L'articolo è molto chiaro su ciò che questo non è. Non dice che la mindfulness risolva il sistema alimentare o che queste donne siano ora consumatrici perfette. In effetti, lo studio esclude esplicitamente l'idea che l'incoerenza sia un segno di fallimento o che le persone siano solo "pigre". I ricercatori sostengono che il "gap tra intenzione e comportamento" non è un problema da risolvere attraverso la vergogna; è una parte normale del vivere in un sistema imperfetto. Notano anche che, poiché tutte le 20 partecipanti erano donne, non possiamo essere certi che gli uomini sperimentino esattamente lo stesso modo, quindi non dovremmo presumere che questi risultati si applichino a tutti.
In definitiva, questo studio suggerisce che dobbiamo smettere di cercare eroi perfetti e iniziare a dare valore alle persone resilienti.

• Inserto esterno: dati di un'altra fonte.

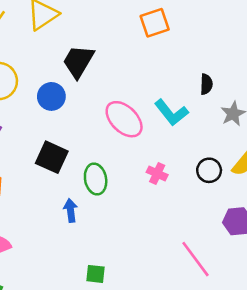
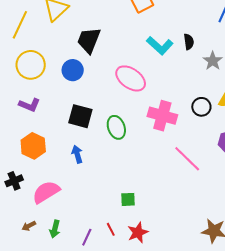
cyan L-shape: (171, 113) -> (160, 46), moved
pink cross: (157, 173) -> (162, 116), size x1.8
blue arrow: (71, 210) -> (77, 154), moved
pink line: (196, 259) -> (187, 159), moved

La "sostenibilità imperfetta" è un modo per dire che la responsabilità non scompare solo perché il sistema è ingiusto o le etichette sono confuse. Si tratta dello sforio silenzioso e quotidiano di cercare di fare del bene, anche quando non si può fare tutto correttamente. Si tratta di mantenere vivo il giardino, un giorno imperfetto alla volta.